↓↓↓
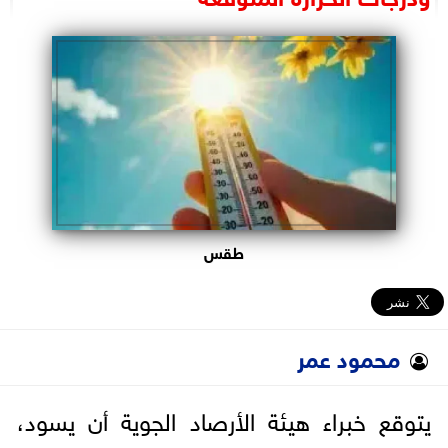
البرلمان
الوزارات
الأحزاب
طقس
محمود عمر
يتوقع خبراء هيئة الأرصاد الجوية أن يسود،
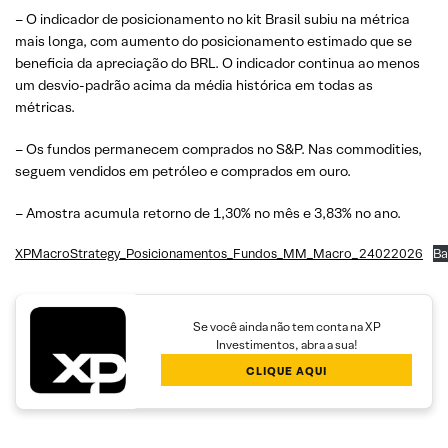
– O indicador de posicionamento no kit Brasil subiu na métrica
mais longa, com aumento do posicionamento estimado que se
beneficia da apreciação do BRL. O indicador continua ao menos
um desvio-padrão acima da média histórica em todas as
métricas.
– Os fundos permanecem comprados no S&P. Nas commodities,
seguem vendidos em petróleo e comprados em ouro.
– Amostra acumula retorno de 1,30% no mês e 3,83% no ano.
XPMacroStrategy_Posicionamentos_Fundos_MM_Macro_24022026
Ba
Se você ainda não tem conta na XP
Investimentos, abra a sua!
CLIQUE AQUI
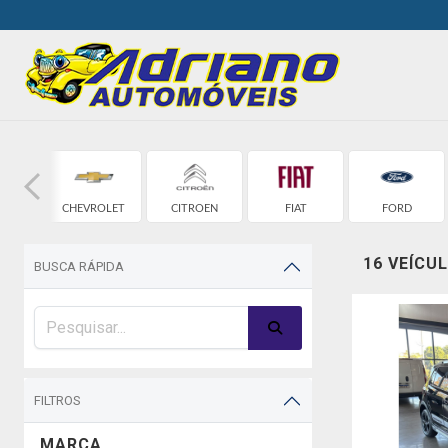
W
CHEVROLET
CITROEN
FIAT
FORD
16 VEÍCU
BUSCA RÁPIDA
FILTROS
MARCA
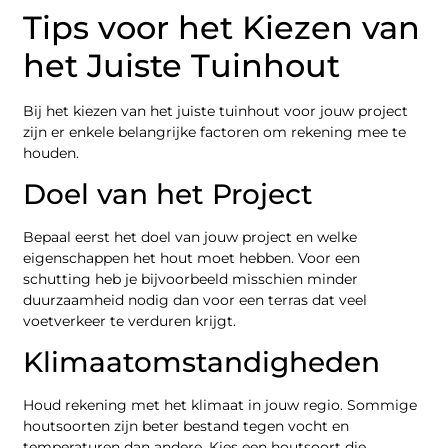
Tips voor het Kiezen van
het Juiste Tuinhout
Bij het kiezen van het juiste tuinhout voor jouw project
zijn er enkele belangrijke factoren om rekening mee te
houden.
Doel van het Project
Bepaal eerst het doel van jouw project en welke
eigenschappen het hout moet hebben. Voor een
schutting heb je bijvoorbeeld misschien minder
duurzaamheid nodig dan voor een terras dat veel
voetverkeer te verduren krijgt.
Klimaatomstandigheden
Houd rekening met het klimaat in jouw regio. Sommige
houtsoorten zijn beter bestand tegen vocht en
temperaturen dan andere. Kies een houtsoort die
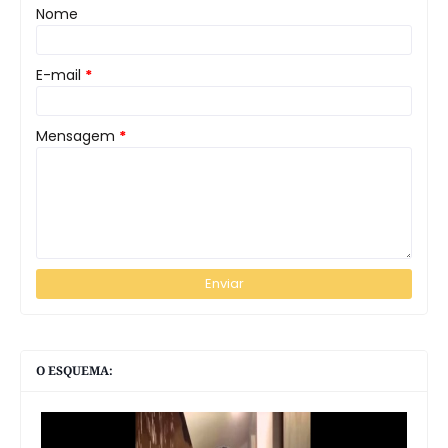
Nome
E-mail
*
Mensagem
*
O ESQUEMA:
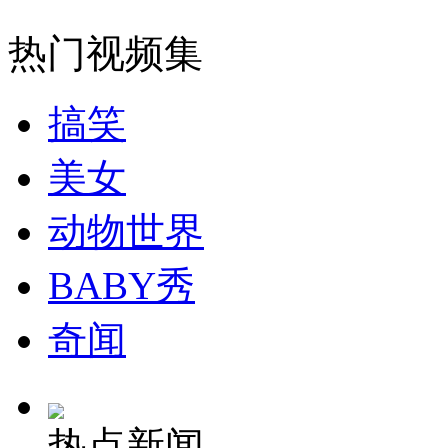
热门视频集
走！跟着总书记去植树
搞笑
消防员救轻生者
花炮节热闹非凡
减压"枕头大战"
美女
动物世界
纽约上演“枕头大战”
BABY秀
司机酒驾遇交警 急速倒车逃窜
奇闻
热点新闻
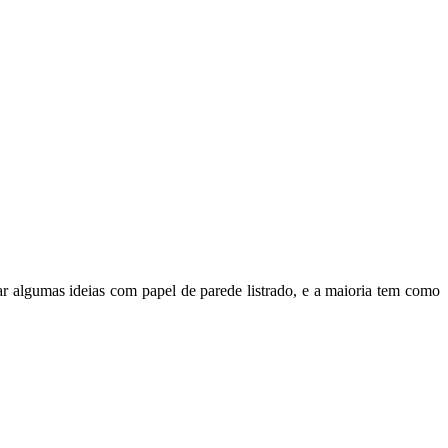
ar algumas ideias com papel de parede listrado, e a maioria tem como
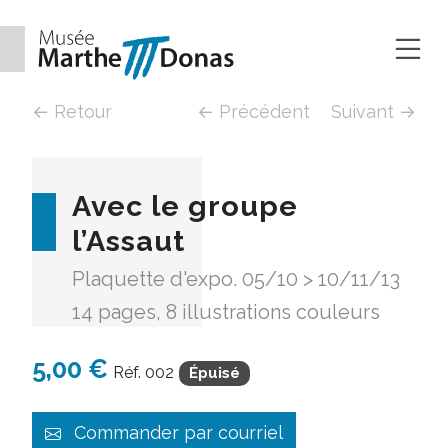
Aller au contenu
← Retour
← Précédent
Suivant →
Avec le groupe
l’Assaut
Plaquette d'expo. 05/10 > 10/11/13
14 pages, 8 illustrations couleurs
5,00 €
Réf. 002
Épuisé
Commander par courriel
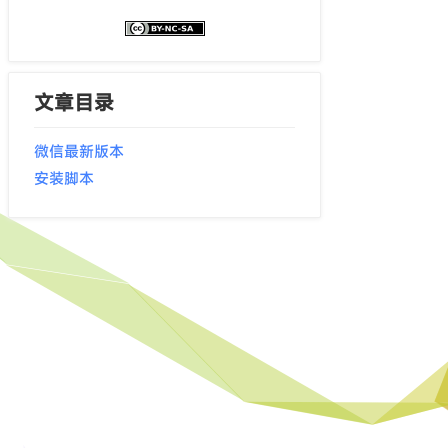
文章目录
微信最新版本
安装脚本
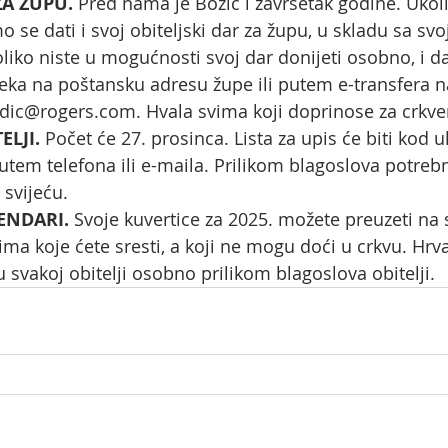
ZA ŽUPU. 
Pred nama je Božić i završetak godine. Ukoli
mo se dati i svoj obiteljski dar za župu, u skladu sa svo
ko niste u mogućnosti svoj dar donijeti osobno, i dal
ka na poštansku adresu župe ili putem e-transfera n
dic@rogers.com
. Hvala svima koji doprinose za crkv
LJI. 
Počet će 27. prosinca. Lista za upis će biti kod ul
putem telefona ili e-maila. Prilikom blagoslova potrebn
 svijeću.
ENDARI. 
Svoje kuvertice za 2025. možete preuzeti na 
ima koje ćete sresti, a koji ne mogu doći u crkvu. Hrva
 svakoj obitelji osobno prilikom blagoslova obitelji. 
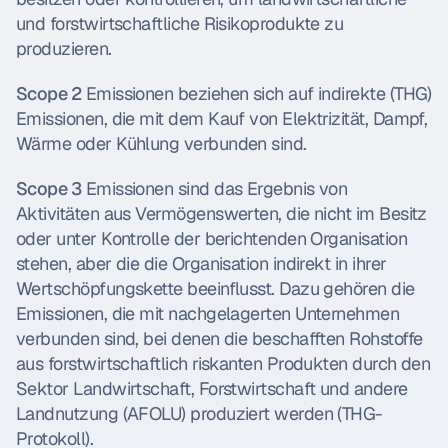
und forstwirtschaftliche Risikoprodukte zu 
produzieren.
Scope 2
 Emissionen beziehen sich auf indirekte (THG) 
Emissionen, die mit dem Kauf von Elektrizität, Dampf, 
Wärme oder Kühlung verbunden sind.
Scope 3
 Emissionen sind das Ergebnis von 
Aktivitäten aus Vermögenswerten, die nicht im Besitz 
oder unter Kontrolle der berichtenden Organisation 
stehen, aber die die Organisation indirekt in ihrer 
Wertschöpfungskette beeinflusst. Dazu gehören die 
Emissionen, die mit nachgelagerten Unternehmen 
verbunden sind, bei denen die beschafften Rohstoffe 
aus forstwirtschaftlich riskanten Produkten durch den 
Sektor Landwirtschaft, Forstwirtschaft und andere 
Landnutzung (AFOLU) produziert werden (THG-
Protokoll).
↑↑↑
▸ Aim of the exercise:
Print exactly the lines above, between the one holding "Emissionen, die mit dem" and the one holding "Sektor Landwirtschaft, Forstwirtschaft", inclusive, and nothing besides.

▸ Task response:
Emissionen, die mit dem Kauf von Elektrizität, Dampf, 
Wärme oder Kühlung verbunden sind.
Scope 3
 Emissionen sind das Ergebnis von 
Aktivitäten aus Vermögenswerten, die nicht im Besitz 
oder unter Kontrolle der berichtenden Organisation 
stehen, aber die die Organisation indirekt in ihrer 
Wertschöpfungskette beeinflusst. Dazu gehören die 
Emissionen, die mit nachgelagerten Unternehmen 
verbunden sind, bei denen die beschafften Rohstoffe 
aus forstwirtschaftlich riskanten Produkten durch den 
Sektor Landwirtschaft, Forstwirtschaft und andere 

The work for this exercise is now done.